The Washington Post reports that the latest “It” ingredient is the somewhat misleadingly named Sechuan button, dubbed for its ability to evoke the numbing effect of the Szechuan pepper, not its point of origin. Just the written description of this edible flower bud is enough to get hearts pounding:
Sensations from even one-eighth of a half-inch-long, deceptively innocuous little yellow nub will come in waves. There’s a grassy start, then a rush into Pop-Rocks territory as a tingling-slight numbing combo hits the back of the soft palate. Some people will feel the saliva-stimulating effects of the bud’s natural alkylamides; many report a cold-fresh finish in the throat that, like any good gift, keeps on giving long after the plant matter has disappeared down the hatch.

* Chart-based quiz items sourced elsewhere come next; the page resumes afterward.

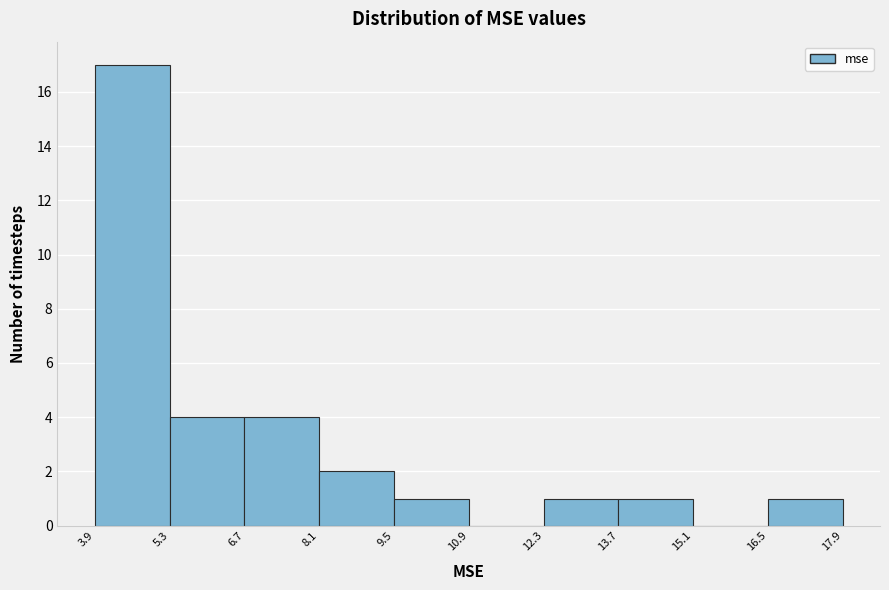

Over which range of the x-axis is the bar tallest?

3.9 to 5.3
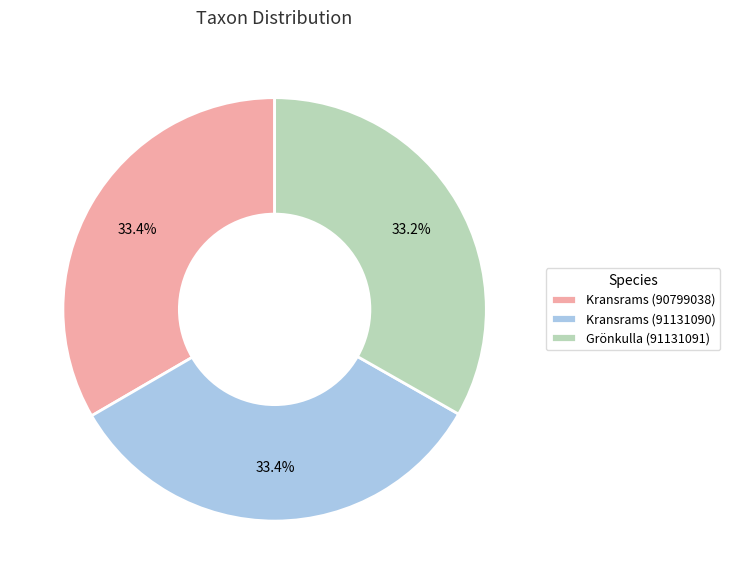

How many slices are in this pie chart?

3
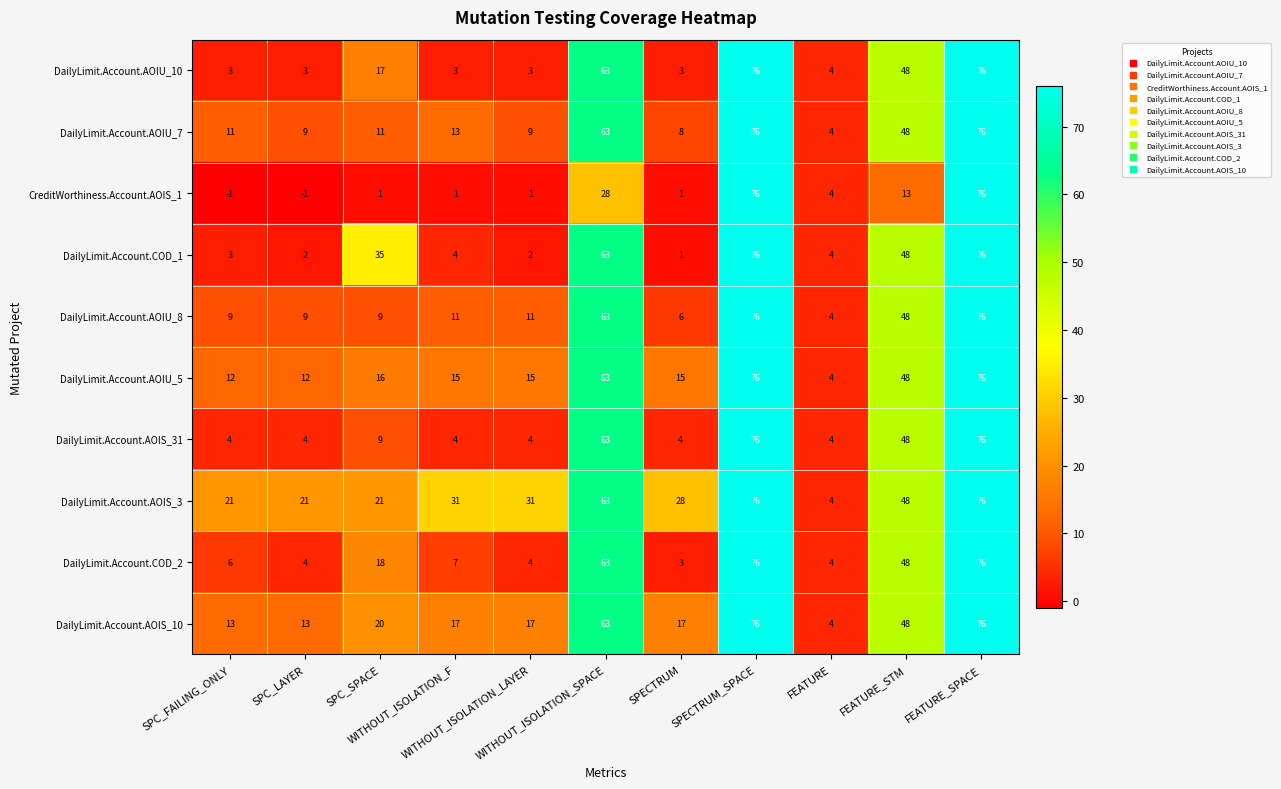

What is the maximum value shown in the chart?

76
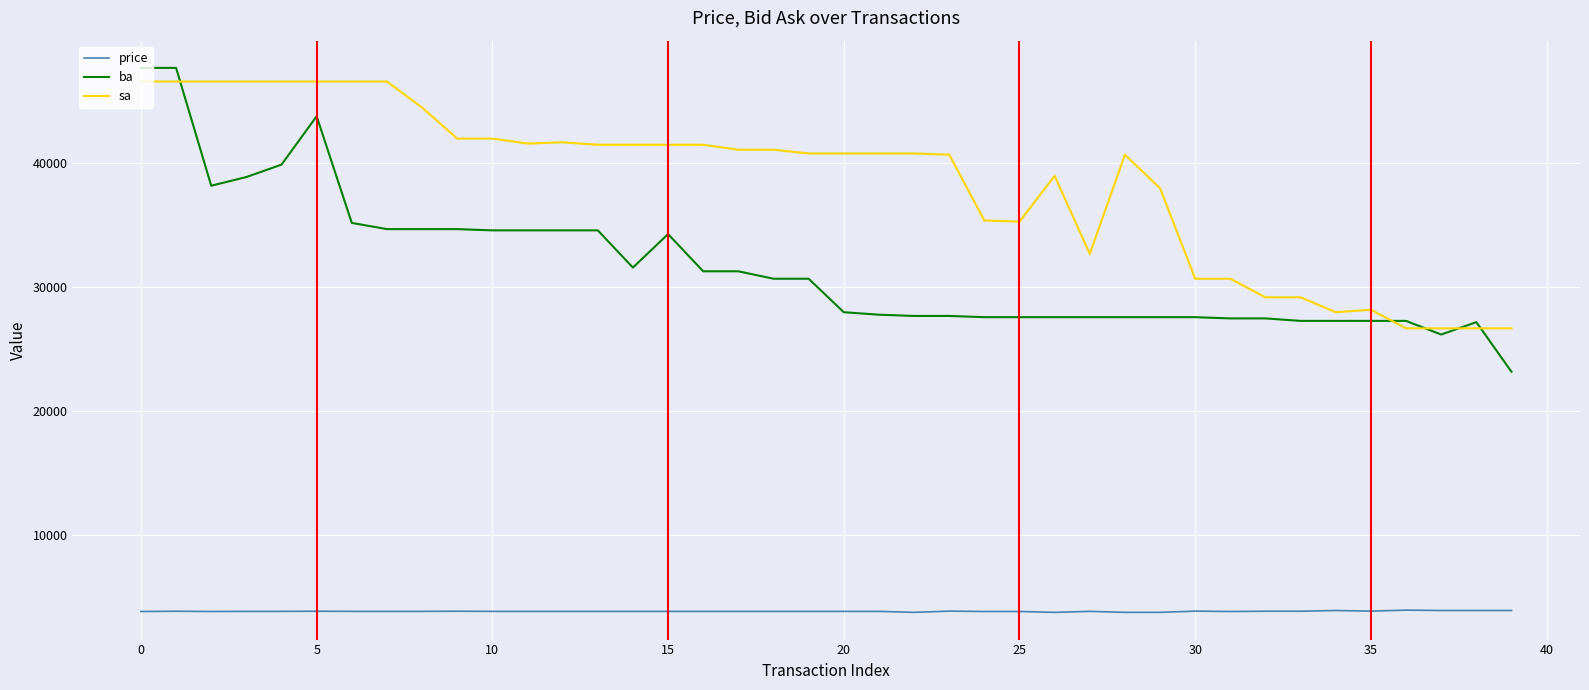

What is the difference between the maximum and minimum values in the sa series?

19900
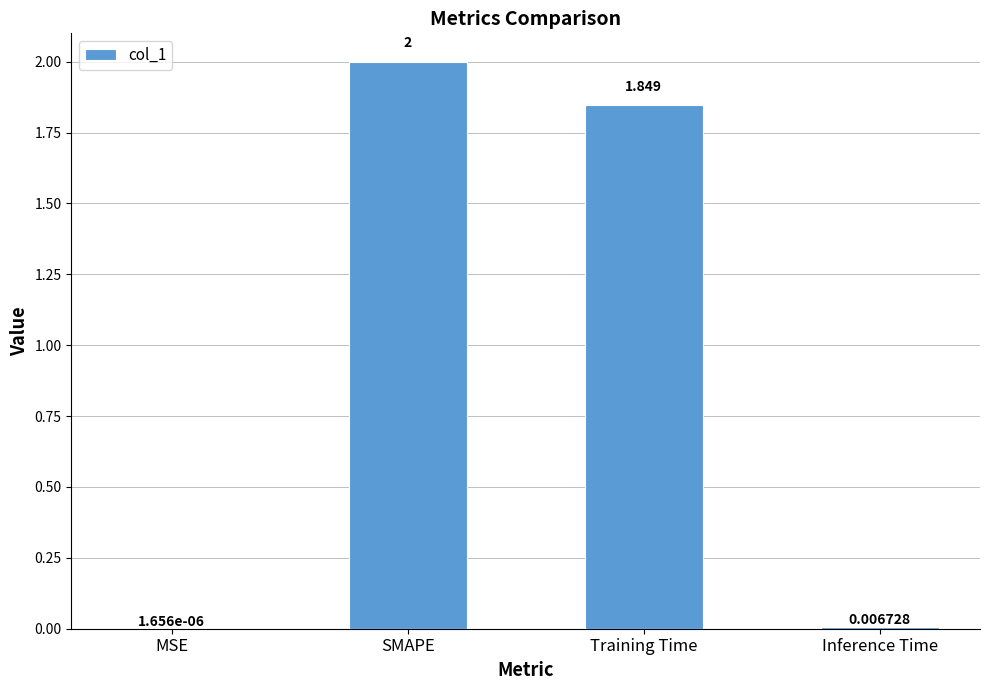

Which has a higher value, MSE or Inference Time?

Inference Time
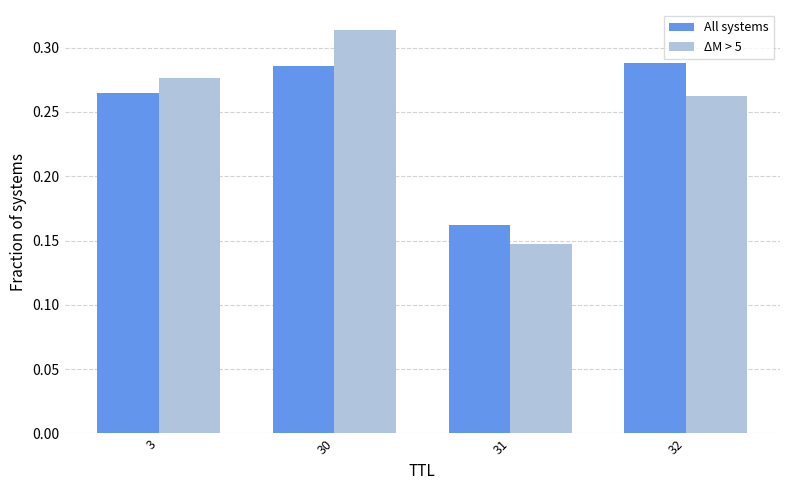

Between 3 and 32, which series saw the biggest shift?

All systems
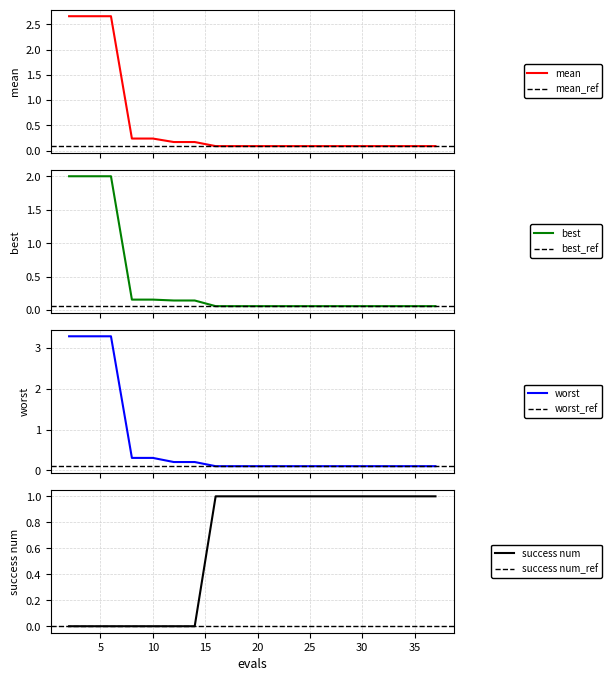

Is this an area chart (filled region under the line)?

No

Whoa! That’s what she said!
And by “that’s what she said,” I mean “that’s what Washington Post staff writer Bonnie S. Benwick authoritatively reported in the paper’s October 3 edition.”
Not everyone is thrilled with the “Sechuan” branding, which comes from Koppert Cress BV, a Holland-based grower of microgreens.
Sansho buttons are the same flower bud as what the folks at koppertcress [sic] call Sechuan buttons, it seems the name Sechuan button is a figment of someone’s imagination as research shows it has no verifiable connection to the Sechuan [sic] province of China. In addition Koppercress [sic] makes it rather annoying and cryptic to get their products.
But whether you go with the Koppert Cress BV version or the Sun Grown Organic Distributors version, one thing seems clear: These little dudes are potent.